Charitable Deductions Begin at Home
Make sure your generosity during the year 2007 pays off as much as possible by rounding
up all of your write-offs. The big contributions which translate to the big deductions are
hard to overlook: what you give your church or synagogue or alma mater. But little
expenses from your good-deed-doing can also mount up. Whether it's out-of-pocket
contributions to a bell-ringer or what you pay for supplies while you're doing charitable
work, if the money is going to help a qualifying charitable organization, you get a
deduction.
Smart Gifts Make Great Write-Offs
There's a special break if you donate property such as stock or mutual fund shares to
charity.
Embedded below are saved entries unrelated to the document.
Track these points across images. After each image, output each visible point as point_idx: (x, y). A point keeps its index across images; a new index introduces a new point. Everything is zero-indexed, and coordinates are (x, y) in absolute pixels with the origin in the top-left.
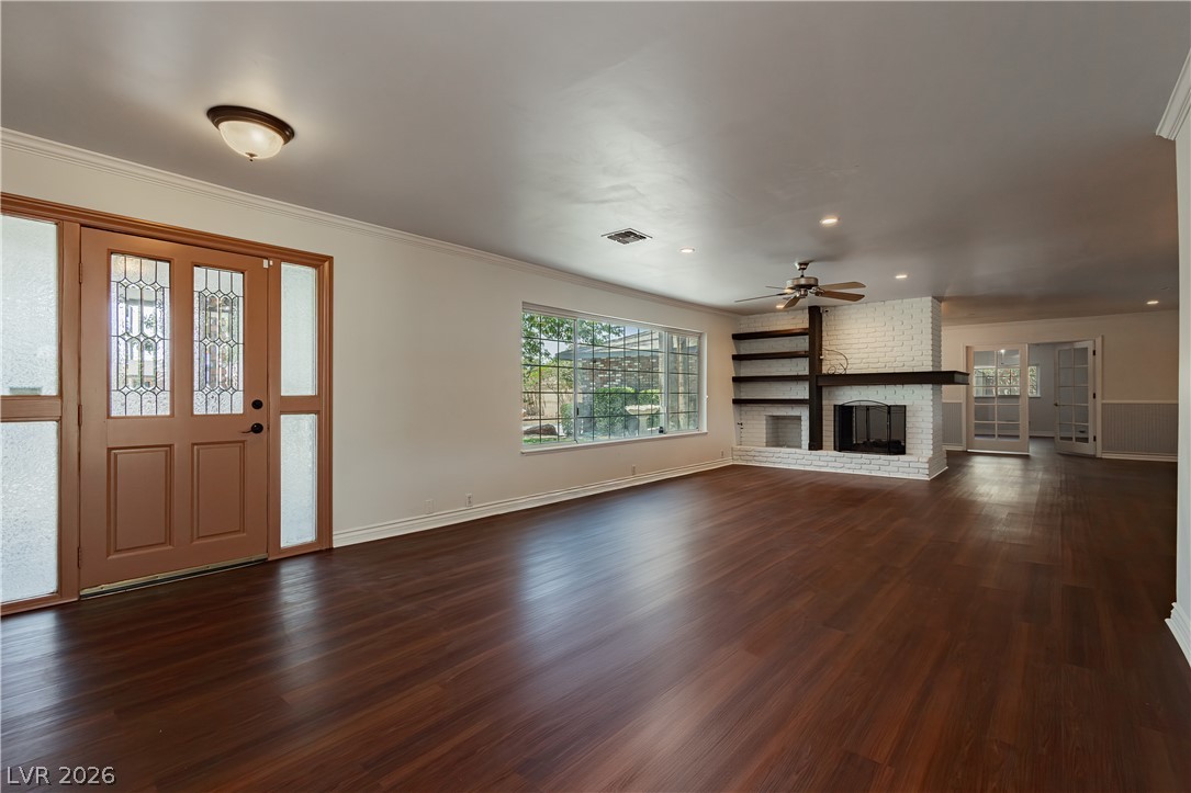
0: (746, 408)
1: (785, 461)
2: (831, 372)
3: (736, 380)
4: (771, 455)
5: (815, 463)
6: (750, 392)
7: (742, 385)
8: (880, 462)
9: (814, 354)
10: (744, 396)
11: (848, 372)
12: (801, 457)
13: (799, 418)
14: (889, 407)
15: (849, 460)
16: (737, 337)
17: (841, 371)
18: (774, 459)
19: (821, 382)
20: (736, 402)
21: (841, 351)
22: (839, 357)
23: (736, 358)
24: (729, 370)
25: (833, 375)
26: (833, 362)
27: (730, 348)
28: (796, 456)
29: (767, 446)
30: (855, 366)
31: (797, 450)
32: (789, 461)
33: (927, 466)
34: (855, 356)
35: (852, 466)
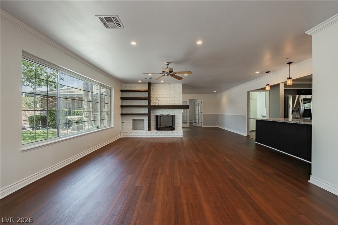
0: (125, 117)
1: (140, 135)
2: (154, 105)
3: (122, 107)
4: (135, 133)
5: (150, 135)
6: (126, 111)
7: (123, 109)
8: (170, 133)
9: (149, 99)
10: (124, 113)
11: (159, 105)
12: (146, 133)
13: (143, 120)
14: (172, 116)
15: (161, 133)
16: (122, 91)
17: (157, 105)
18: (136, 135)
19: (152, 108)
20: (122, 115)
21: (157, 98)
22: (156, 100)
23: (122, 99)
24: (119, 103)
25: (155, 106)
26: (155, 102)
27: (119, 95)
28: (144, 133)
29: (132, 130)
30: (161, 103)
31: (143, 131)
32: (142, 135)
33: (182, 133)
34: (161, 100)
35: (162, 135)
If you owned the asset for more than a year, you get to write off its value on
the day that you made the gift, not what you originally paid for it. You don't have to pay
tax on the appreciation while you owned the stock, either. In the past, that untaxed
appreciation could fall victim to the alternative minimum tax, but no more. Take advantage
of this break now if you donated appreciated property last year and keep it in mind in the
future.
Whenever you make substantial contributions, consider using appreciated property
instead of cash. What if you really want to keep the stock, for example, in your
portfolio? Donate the shares you own and use the cash you would have given to buy shares
on the open market. The advantage is that you'll owe tax only on profit that accrues after
you repurchase the shares. If the stock or mutual fund shares you plan to donate have
decreased in value, sell the shares and donate the cash. That way, you can deduct your
loss and claim a charitable deduction as well.